I think service or the lack there of has more to do with personnel then with the color of the tractor. I freely admit I like to haggle and do so every chance I get, even do it at the big box store and I occasionally win lol. I needed a new printer last week and went to the local big box store and talked with the general manager a down right mean and ornery cuss. Wouldn't budge a centimeter, and was down right rude ticked me off royally lol. Went to the same brand store next town over talked to the general manager and walked away with a three hundred dollar printer for one hundred and twenty five dollars. Does it work out all the time nope but you'll never know unless you ask.... sorry from straying off topic.


----------



## chazhk (Apr 17, 2016)

So EBAG what did you guys end up buying? Deciding on which tractor to buy can be a real headache, but fun. My decision came down to the Case IH 100C or the JD 5100M. I got the JD dealer down from $72K to $70K. Got the Case IH for $59. Both with FELs. There are differences in the two but IMO (as unprofessional as it is) not $11k difference. Send a pic if you've made a purchase.

Chaz


----------



## EBAG (Mar 13, 2014)

Well here is where we are. We have decided to increase our budget to $50K-$55K, but are torn between the 5100M/5115M and the 6115D. We almost pulled the trigger on a nice 2012 5100M with 800hrs on it for $50K but decided to wait. I have a found a 2014 6115D with 150hrs on it for $55K as well.

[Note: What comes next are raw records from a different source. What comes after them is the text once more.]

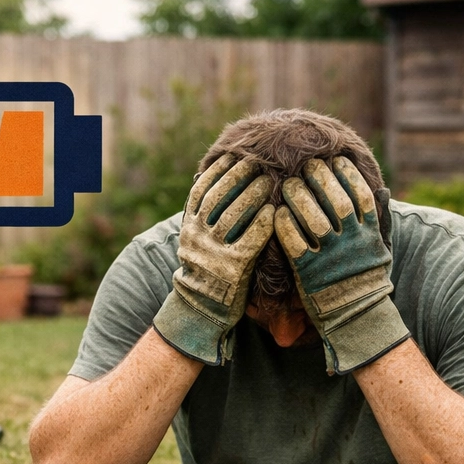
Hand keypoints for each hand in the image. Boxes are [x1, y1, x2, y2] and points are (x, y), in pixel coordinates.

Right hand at [153, 154, 274, 364]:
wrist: (201, 309)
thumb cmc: (206, 269)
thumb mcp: (196, 241)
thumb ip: (203, 215)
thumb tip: (209, 179)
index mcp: (188, 228)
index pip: (201, 190)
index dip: (218, 170)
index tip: (235, 154)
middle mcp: (197, 238)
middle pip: (219, 197)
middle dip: (239, 175)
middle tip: (259, 161)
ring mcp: (214, 253)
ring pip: (235, 214)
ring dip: (254, 193)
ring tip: (270, 180)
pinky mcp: (233, 269)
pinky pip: (251, 239)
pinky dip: (263, 222)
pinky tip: (275, 210)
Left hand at [274, 157, 408, 374]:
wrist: (355, 318)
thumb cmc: (365, 279)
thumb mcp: (380, 248)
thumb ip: (379, 219)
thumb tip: (382, 190)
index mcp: (370, 234)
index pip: (360, 195)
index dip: (347, 174)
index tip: (334, 159)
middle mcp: (352, 242)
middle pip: (336, 201)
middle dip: (320, 179)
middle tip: (306, 166)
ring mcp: (330, 257)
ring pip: (314, 218)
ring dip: (299, 197)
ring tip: (288, 184)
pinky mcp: (309, 272)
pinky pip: (294, 242)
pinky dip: (285, 225)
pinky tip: (277, 213)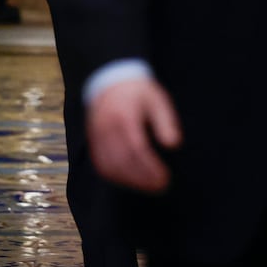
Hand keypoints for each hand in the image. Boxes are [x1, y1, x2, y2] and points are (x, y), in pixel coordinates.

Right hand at [87, 77, 182, 193]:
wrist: (110, 81)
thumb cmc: (138, 92)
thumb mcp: (157, 99)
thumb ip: (166, 121)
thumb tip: (174, 144)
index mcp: (124, 115)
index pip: (137, 148)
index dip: (151, 166)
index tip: (165, 177)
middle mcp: (107, 126)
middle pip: (123, 160)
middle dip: (143, 178)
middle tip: (161, 185)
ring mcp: (97, 134)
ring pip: (110, 165)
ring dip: (130, 180)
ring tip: (148, 186)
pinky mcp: (93, 140)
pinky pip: (100, 164)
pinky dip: (115, 176)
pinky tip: (130, 180)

I know I asked this before, but do you think the 5100M will be large enough to handle our JD 535 round baler baling 6ft bales. I am afraid it may be at the upper end of its capabilities given its hp/weight combination.

For the 6115D I am concerned that the 9 forward speeds may be limiting, but compared to the 8 speeds I have now on our 4240 I may not know what I am missing.

Thanks for your thoughts.


----------



## 2ndWindfarm (Nov 11, 2014)

IIRC - the 6000 series and the higher Hp 5000 tractors all share the 4.5 liter engine.

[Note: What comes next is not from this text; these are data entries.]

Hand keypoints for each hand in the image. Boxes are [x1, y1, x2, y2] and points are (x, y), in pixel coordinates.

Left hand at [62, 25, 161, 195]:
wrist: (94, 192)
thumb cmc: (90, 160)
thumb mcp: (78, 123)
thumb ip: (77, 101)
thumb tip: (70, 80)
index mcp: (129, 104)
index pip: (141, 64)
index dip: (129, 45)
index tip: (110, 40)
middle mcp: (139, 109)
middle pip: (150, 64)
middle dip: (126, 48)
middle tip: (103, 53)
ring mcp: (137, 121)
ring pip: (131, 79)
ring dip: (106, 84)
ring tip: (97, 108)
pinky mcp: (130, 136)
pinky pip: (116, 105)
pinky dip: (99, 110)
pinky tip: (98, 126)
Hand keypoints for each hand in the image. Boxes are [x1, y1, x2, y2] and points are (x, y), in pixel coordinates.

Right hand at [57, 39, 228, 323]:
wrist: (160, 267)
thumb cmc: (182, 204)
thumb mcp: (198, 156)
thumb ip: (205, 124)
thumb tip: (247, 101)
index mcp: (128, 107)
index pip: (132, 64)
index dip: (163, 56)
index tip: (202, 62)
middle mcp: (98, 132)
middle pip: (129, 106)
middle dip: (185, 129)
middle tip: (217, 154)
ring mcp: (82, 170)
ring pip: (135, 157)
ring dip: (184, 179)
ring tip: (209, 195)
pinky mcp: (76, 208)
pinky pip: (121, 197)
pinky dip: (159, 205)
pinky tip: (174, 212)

If you can live with the shorter wheelbase 5000 machine and the weight/ballasting challenge the lighter tractor has - IMO - the Hp is not gonna be a problem.


----------



## Hayman1 (Jul 6, 2013)

EBAG- I got rid of my 6100D because of the trans. Hated that 9 speed for cutting and baling which were the two primary chores for the tractor. My 6115M has PRev and 16 spds with partial PS and I have no regrets in making the chg other than int t-4. Also like the additional wheelbase of the 6Ms vs the 5Ms


----------